▶ _Work task_
Which lines below contain "refclk"? Pull them out.

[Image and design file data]
==============================
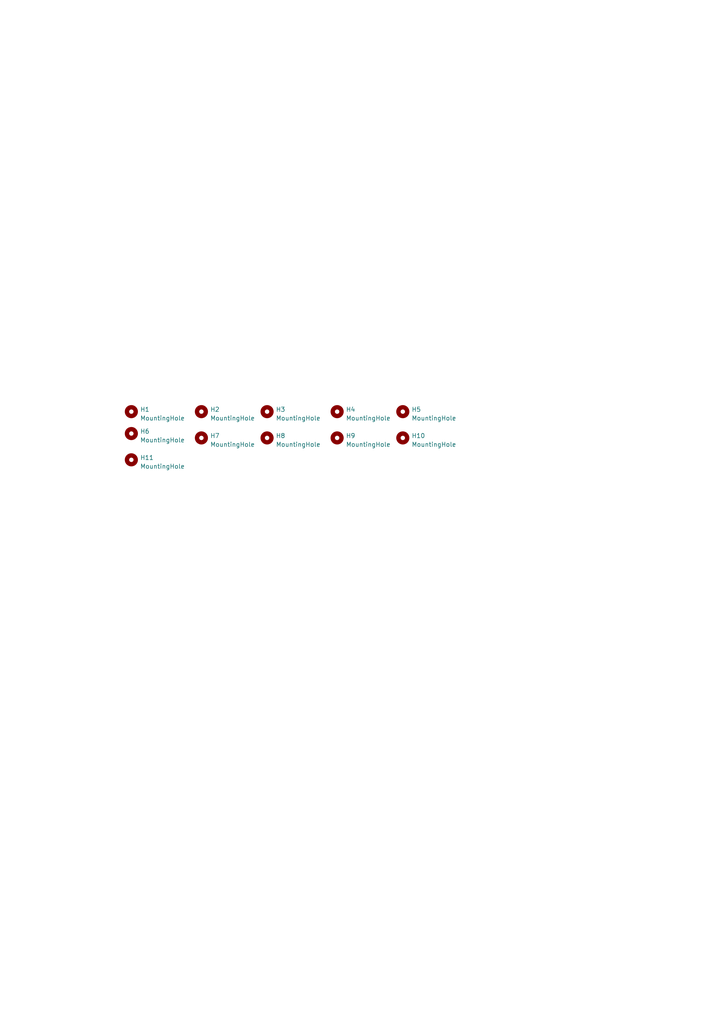
<source format=kicad_sch>
(kicad_sch (version 20230121) (generator eeschema)

  (uuid 8c72a58b-793d-4885-80f9-b9f4191fb091)

  (paper "A4" portrait)

  


  (symbol (lib_id "Mechanical:MountingHole") (at 77.47 127 0) (unit 1)
    (in_bom yes) (on_board yes) (dnp no) (fields_autoplaced)
    (uuid 41d9dc59-50ff-4075-a030-613d39fa38ef)
    (property "Reference" "H8" (at 80.01 126.365 0)
      (effects (font (size 1.27 1.27)) (justify left))
    )
    (property "Value" "MountingHole" (at 80.01 128.905 0)
      (effects (font (size 1.27 1.27)) (justify left))
    )
    (property "Footprint" "MountingHole:MountingHole_2.2mm_M2" (at 77.47 127 0)
      (effects (font (size 1.27 1.27)) hide)
    )
    (property "Datasheet" "~" (at 77.47 127 0)
      (effects (font (size 1.27 1.27)) hide)
    )
    (instances
      (project "mykeeb_v7a3-base"
        (path "/8c72a58b-793d-4885-80f9-b9f4191fb091"
          (reference "H8") (unit 1)
        )
      )
    )
  )

  (symbol (lib_id "Mechanical:MountingHole") (at 38.1 119.38 0) (unit 1)
    (in_bom yes) (on_board yes) (dnp no) (fields_autoplaced)
    (uuid 46462ec9-0376-4b12-a290-40cf665318b7)
    (property "Reference" "H1" (at 40.64 118.745 0)
      (effects (font (size 1.27 1.27)) (justify left))
    )
    (property "Value" "MountingHole" (at 40.64 121.285 0)
      (effects (font (size 1.27 1.27)) (justify left))
    )
    (property "Footprint" "MountingHole:MountingHole_2.2mm_M2" (at 38.1 119.38 0)
      (effects (font (size 1.27 1.27)) hide)
    )
    (property "Datasheet" "~" (at 38.1 119.38 0)
      (effects (font (size 1.27 1.27)) hide)
    )
    (instances
      (project "mykeeb_v7a3-base"
        (path "/8c72a58b-793d-4885-80f9-b9f4191fb091"
          (reference "H1") (unit 1)
        )
      )
    )
  )

  (symbol (lib_id "Mechanical:MountingHole") (at 97.79 119.38 0) (unit 1)
    (in_bom yes) (on_board yes) (dnp no) (fields_autoplaced)
    (uuid 5b4fbaa6-8f2a-464c-8bc9-14811aea576a)
    (property "Reference" "H4" (at 100.33 118.745 0)
      (effects (font (size 1.27 1.27)) (justify left))
    )
    (property "Value" "MountingHole" (at 100.33 121.285 0)
      (effects (font (size 1.27 1.27)) (justify left))
    )
    (property "Footprint" "MountingHole:MountingHole_2.2mm_M2" (at 97.79 119.38 0)
      (effects (font (size 1.27 1.27)) hide)
    )
    (property "Datasheet" "~" (at 97.79 119.38 0)
      (effects (font (size 1.27 1.27)) hide)
    )
    (instances
      (project "mykeeb_v7a3-base"
        (path "/8c72a58b-793d-4885-80f9-b9f4191fb091"
          (reference "H4") (unit 1)
        )
      )
    )
  )

  (symbol (lib_id "Mechanical:MountingHole") (at 116.84 127 0) (unit 1)
    (in_bom yes) (on_board yes) (dnp no) (fields_autoplaced)
    (uuid 8ef92291-034a-4d1e-865e-3d027f78a02d)
    (property "Reference" "H10" (at 119.38 126.365 0)
      (effects (font (size 1.27 1.27)) (justify left))
    )
    (property "Value" "MountingHole" (at 119.38 128.905 0)
      (effects (font (size 1.27 1.27)) (justify left))
    )
    (property "Footprint" "MountingHole:MountingHole_2.2mm_M2" (at 116.84 127 0)
      (effects (font (size 1.27 1.27)) hide)
    )
    (property "Datasheet" "~" (at 116.84 127 0)
      (effects (font (size 1.27 1.27)) hide)
    )
    (instances
      (project "mykeeb_v7a3-base"
        (path "/8c72a58b-793d-4885-80f9-b9f4191fb091"
          (reference "H10") (unit 1)
        )
      )
    )
  )

  (symbol (lib_id "Mechanical:MountingHole") (at 97.79 127 0) (unit 1)
    (in_bom yes) (on_board yes) (dnp no) (fields_autoplaced)
    (uuid 9dd60249-1089-4553-bb03-8b88b8f4aa59)
    (property "Reference" "H9" (at 100.33 126.365 0)
      (effects (font (size 1.27 1.27)) (justify left))
    )
    (property "Value" "MountingHole" (at 100.33 128.905 0)
      (effects (font (size 1.27 1.27)) (justify left))
    )
    (property "Footprint" "MountingHole:MountingHole_2.2mm_M2" (at 97.79 127 0)
      (effects (font (size 1.27 1.27)) hide)
    )
    (property "Datasheet" "~" (at 97.79 127 0)
      (effects (font (size 1.27 1.27)) hide)
    )
    (instances
      (project "mykeeb_v7a3-base"
        (path "/8c72a58b-793d-4885-80f9-b9f4191fb091"
          (reference "H9") (unit 1)
        )
      )
    )
  )

  (symbol (lib_id "Mechanical:MountingHole") (at 77.47 119.38 0) (unit 1)
    (in_bom yes) (on_board yes) (dnp no) (fields_autoplaced)
    (uuid ad6dabbf-40db-4d02-9815-cfbcf5efca08)
    (property "Reference" "H3" (at 80.01 118.745 0)
      (effects (font (size 1.27 1.27)) (justify left))
    )
    (property "Value" "MountingHole" (at 80.01 121.285 0)
      (effects (font (size 1.27 1.27)) (justify left))
    )
    (property "Footprint" "MountingHole:MountingHole_2.2mm_M2" (at 77.47 119.38 0)
      (effects (font (size 1.27 1.27)) hide)
    )
    (property "Datasheet" "~" (at 77.47 119.38 0)
      (effects (font (size 1.27 1.27)) hide)
    )
    (instances
      (project "mykeeb_v7a3-base"
        (path "/8c72a58b-793d-4885-80f9-b9f4191fb091"
          (reference "H3") (unit 1)
        )
      )
    )
  )

  (symbol (lib_id "Mechanical:MountingHole") (at 38.1 125.73 0) (unit 1)
    (in_bom yes) (on_board yes) (dnp no) (fields_autoplaced)
    (uuid b3da60bc-c0b9-4071-9778-57ff0cfbaa0a)
    (property "Reference" "H6" (at 40.64 125.095 0)
      (effects (font (size 1.27 1.27)) (justify left))
    )
    (property "Value" "MountingHole" (at 40.64 127.635 0)
      (effects (font (size 1.27 1.27)) (justify left))
    )
    (property "Footprint" "MountingHole:MountingHole_2.2mm_M2" (at 38.1 125.73 0)
      (effects (font (size 1.27 1.27)) hide)
    )
    (property "Datasheet" "~" (at 38.1 125.73 0)
      (effects (font (size 1.27 1.27)) hide)
    )
    (instances
      (project "mykeeb_v7a3-base"
        (path "/8c72a58b-793d-4885-80f9-b9f4191fb091"
          (reference "H6") (unit 1)
        )
      )
    )
  )

  (symbol (lib_id "Mechanical:MountingHole") (at 58.42 119.38 0) (unit 1)
    (in_bom yes) (on_board yes) (dnp no) (fields_autoplaced)
    (uuid b9bbb9fa-85c5-4887-98cf-ba3847782434)
    (property "Reference" "H2" (at 60.96 118.745 0)
      (effects (font (size 1.27 1.27)) (justify left))
    )
    (property "Value" "MountingHole" (at 60.96 121.285 0)
      (effects (font (size 1.27 1.27)) (justify left))
    )
    (property "Footprint" "MountingHole:MountingHole_2.2mm_M2" (at 58.42 119.38 0)
      (effects (font (size 1.27 1.27)) hide)
    )
    (property "Datasheet" "~" (at 58.42 119.38 0)
      (effects (font (size 1.27 1.27)) hide)
    )
    (instances
      (project "mykeeb_v7a3-base"
        (path "/8c72a58b-793d-4885-80f9-b9f4191fb091"
          (reference "H2") (unit 1)
        )
      )
    )
  )

  (symbol (lib_id "Mechanical:MountingHole") (at 38.1 133.35 0) (unit 1)
    (in_bom yes) (on_board yes) (dnp no) (fields_autoplaced)
    (uuid c85b2f2b-8edc-4e47-bb42-cd20026fe808)
    (property "Reference" "H11" (at 40.64 132.715 0)
      (effects (font (size 1.27 1.27)) (justify left))
    )
    (property "Value" "MountingHole" (at 40.64 135.255 0)
      (effects (font (size 1.27 1.27)) (justify left))
    )
    (property "Footprint" "MountingHole:MountingHole_2.2mm_M2" (at 38.1 133.35 0)
      (effects (font (size 1.27 1.27)) hide)
    )
    (property "Datasheet" "~" (at 38.1 133.35 0)
      (effects (font (size 1.27 1.27)) hide)
    )
    (instances
      (project "mykeeb_v7a3-base"
        (path "/8c72a58b-793d-4885-80f9-b9f4191fb091"
          (reference "H11") (unit 1)
        )
      )
    )
  )

  (symbol (lib_id "Mechanical:MountingHole") (at 116.84 119.38 0) (unit 1)
    (in_bom yes) (on_board yes) (dnp no) (fields_autoplaced)
    (uuid dd70b01b-043e-45ca-bae7-a481d19650c5)
    (property "Reference" "H5" (at 119.38 118.745 0)
      (effects (font (size 1.27 1.27)) (justify left))
    )
    (property "Value" "MountingHole" (at 119.38 121.285 0)
      (effects (font (size 1.27 1.27)) (justify left))
    )
    (property "Footprint" "MountingHole:MountingHole_2.2mm_M2" (at 116.84 119.38 0)
      (effects (font (size 1.27 1.27)) hide)
    )
    (property "Datasheet" "~" (at 116.84 119.38 0)
      (effects (font (size 1.27 1.27)) hide)
    )
    (instances
      (project "mykeeb_v7a3-base"
        (path "/8c72a58b-793d-4885-80f9-b9f4191fb091"
          (reference "H5") (unit 1)
        )
      )
    )
  )

  (symbol (lib_id "Mechanical:MountingHole") (at 58.42 127 0) (unit 1)
    (in_bom yes) (on_board yes) (dnp no) (fields_autoplaced)
    (uuid ece51cc4-5cd6-4244-8916-40b98333b19a)
    (property "Reference" "H7" (at 60.96 126.365 0)
      (effects (font (size 1.27 1.27)) (justify left))
    )
    (property "Value" "MountingHole" (at 60.96 128.905 0)
      (effects (font (size 1.27 1.27)) (justify left))
    )
    (property "Footprint" "MountingHole:MountingHole_2.2mm_M2" (at 58.42 127 0)
      (effects (font (size 1.27 1.27)) hide)
    )
    (property "Datasheet" "~" (at 58.42 127 0)
      (effects (font (size 1.27 1.27)) hide)
    )
    (instances
      (project "mykeeb_v7a3-base"
        (path "/8c72a58b-793d-4885-80f9-b9f4191fb091"
          (reference "H7") (unit 1)
        )
      )
    )
  )

  (sheet_instances
    (path "/" (page "1"))
  )
)

</source>
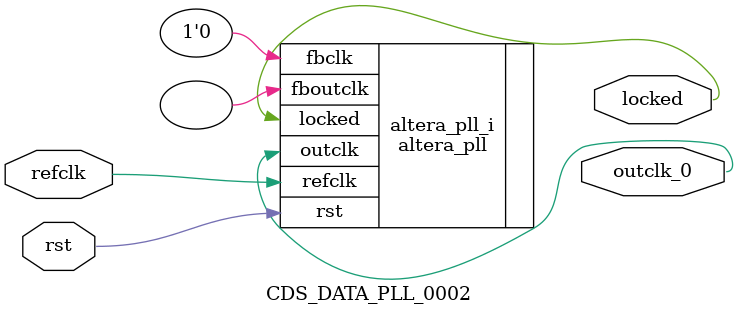
<source format=v>
`timescale 1ns/10ps
module  CDS_DATA_PLL_0002(

	// interface 'refclk'
	input wire refclk,

	// interface 'reset'
	input wire rst,

	// interface 'outclk0'
	output wire outclk_0,

	// interface 'locked'
	output wire locked
);

	altera_pll #(
		.fractional_vco_multiplier("false"),
		.reference_clock_frequency("250.0 MHz"),
		.operation_mode("source synchronous"),
		.number_of_clocks(1),
		.output_clock_frequency0("250.000000 MHz"),
		.phase_shift0("0 ps"),
		.duty_cycle0(50),
		.output_clock_frequency1("0 MHz"),
		.phase_shift1("0 ps"),
		.duty_cycle1(50),
		.output_clock_frequency2("0 MHz"),
		.phase_shift2("0 ps"),
		.duty_cycle2(50),
		.output_clock_frequency3("0 MHz"),
		.phase_shift3("0 ps"),
		.duty_cycle3(50),
		.output_clock_frequency4("0 MHz"),
		.phase_shift4("0 ps"),
		.duty_cycle4(50),
		.output_clock_frequency5("0 MHz"),
		.phase_shift5("0 ps"),
		.duty_cycle5(50),
		.output_clock_frequency6("0 MHz"),
		.phase_shift6("0 ps"),
		.duty_cycle6(50),
		.output_clock_frequency7("0 MHz"),
		.phase_shift7("0 ps"),
		.duty_cycle7(50),
		.output_clock_frequency8("0 MHz"),
		.phase_shift8("0 ps"),
		.duty_cycle8(50),
		.output_clock_frequency9("0 MHz"),
		.phase_shift9("0 ps"),
		.duty_cycle9(50),
		.output_clock_frequency10("0 MHz"),
		.phase_shift10("0 ps"),
		.duty_cycle10(50),
		.output_clock_frequency11("0 MHz"),
		.phase_shift11("0 ps"),
		.duty_cycle11(50),
		.output_clock_frequency12("0 MHz"),
		.phase_shift12("0 ps"),
		.duty_cycle12(50),
		.output_clock_frequency13("0 MHz"),
		.phase_shift13("0 ps"),
		.duty_cycle13(50),
		.output_clock_frequency14("0 MHz"),
		.phase_shift14("0 ps"),
		.duty_cycle14(50),
		.output_clock_frequency15("0 MHz"),
		.phase_shift15("0 ps"),
		.duty_cycle15(50),
		.output_clock_frequency16("0 MHz"),
		.phase_shift16("0 ps"),
		.duty_cycle16(50),
		.output_clock_frequency17("0 MHz"),
		.phase_shift17("0 ps"),
		.duty_cycle17(50),
		.pll_type("General"),
		.pll_subtype("General")
	) altera_pll_i (
		.rst	(rst),
		.outclk	({outclk_0}),
		.locked	(locked),
		.fboutclk	( ),
		.fbclk	(1'b0),
		.refclk	(refclk)
	);
endmodule


</source>
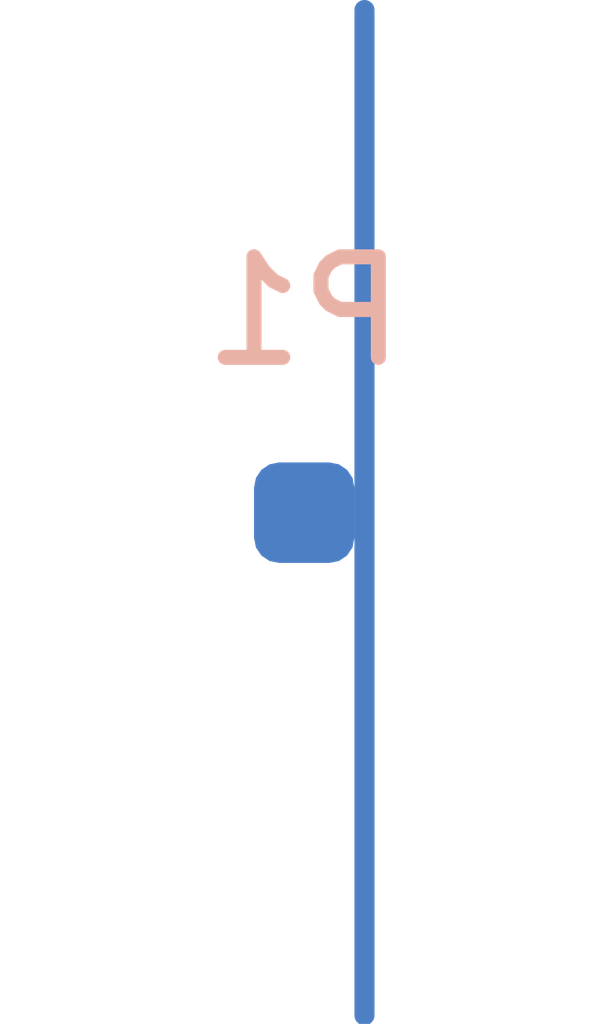
<source format=kicad_pcb>
(kicad_pcb
	(version 20240108)
	(generator "pcbnew")
	(generator_version "8.0")
	(general
		(thickness 1.6)
		(legacy_teardrops no)
	)
	(paper "A4")
	(layers
		(0 "F.Cu" signal)
		(31 "B.Cu" signal)
		(32 "B.Adhes" user "B.Adhesive")
		(33 "F.Adhes" user "F.Adhesive")
		(34 "B.Paste" user)
		(35 "F.Paste" user)
		(36 "B.SilkS" user "B.Silkscreen")
		(37 "F.SilkS" user "F.Silkscreen")
		(38 "B.Mask" user)
		(39 "F.Mask" user)
		(40 "Dwgs.User" user "User.Drawings")
		(41 "Cmts.User" user "User.Comments")
		(42 "Eco1.User" user "User.Eco1")
		(43 "Eco2.User" user "User.Eco2")
		(44 "Edge.Cuts" user)
		(45 "Margin" user)
		(46 "B.CrtYd" user "B.Courtyard")
		(47 "F.CrtYd" user "F.Courtyard")
		(48 "B.Fab" user)
		(49 "F.Fab" user)
		(50 "User.1" user)
		(51 "User.2" user)
		(52 "User.3" user)
		(53 "User.4" user)
		(54 "User.5" user)
		(55 "User.6" user)
		(56 "User.7" user)
		(57 "User.8" user)
		(58 "User.9" user)
	)
	(setup
		(pad_to_mask_clearance 0.05)
		(allow_soldermask_bridges_in_footprints no)
		(pcbplotparams
			(layerselection 0x00010fc_ffffffff)
			(plot_on_all_layers_selection 0x0000000_00000000)
			(disableapertmacros no)
			(usegerberextensions no)
			(usegerberattributes yes)
			(usegerberadvancedattributes yes)
			(creategerberjobfile yes)
			(dashed_line_dash_ratio 12.000000)
			(dashed_line_gap_ratio 3.000000)
			(svgprecision 4)
			(plotframeref no)
			(viasonmask no)
			(mode 1)
			(useauxorigin no)
			(hpglpennumber 1)
			(hpglpenspeed 20)
			(hpglpendiameter 15.000000)
			(pdf_front_fp_property_popups yes)
			(pdf_back_fp_property_popups yes)
			(pdf_metadata yes)
			(dxfpolygonmode yes)
			(dxfimperialunits yes)
			(dxfusepcbnewfont yes)
			(psnegative no)
			(psa4output no)
			(plotreference yes)
			(plotvalue yes)
			(plotfptext yes)
			(plotinvisibletext no)
			(sketchpadsonfab no)
			(subtractmaskfromsilk no)
			(outputformat 1)
			(mirror no)
			(drillshape 1)
			(scaleselection 1)
			(outputdirectory "")
		)
	)
	(net 0 "")
	(net 1 "netA")
	(net 2 "netB")
	(footprint "TestPad" (layer "B.Cu") (at 100 100))
	(segment
		(start 100.6 95)
		(end 100.6 105)
		(width 0.2)
		(layer "B.Cu")
		(net 2)
		(uuid "55555555-5555-5555-5555-555555555555")
	)
)

</source>
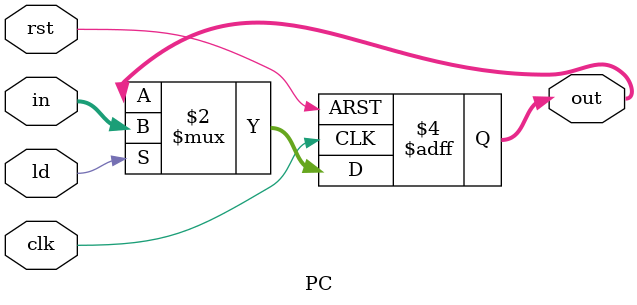
<source format=v>
module PC(input[4:0] in, input clk, rst, ld, output reg [4:0] out);
    always @(posedge clk, posedge rst)begin
        if(rst) out = 5'b0;   
        else if (ld) out <= in;
    end
endmodule
</source>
==============================
▶ _Task solution_
	// interface 'refclk'
	input wire refclk,
		.refclk	(refclk)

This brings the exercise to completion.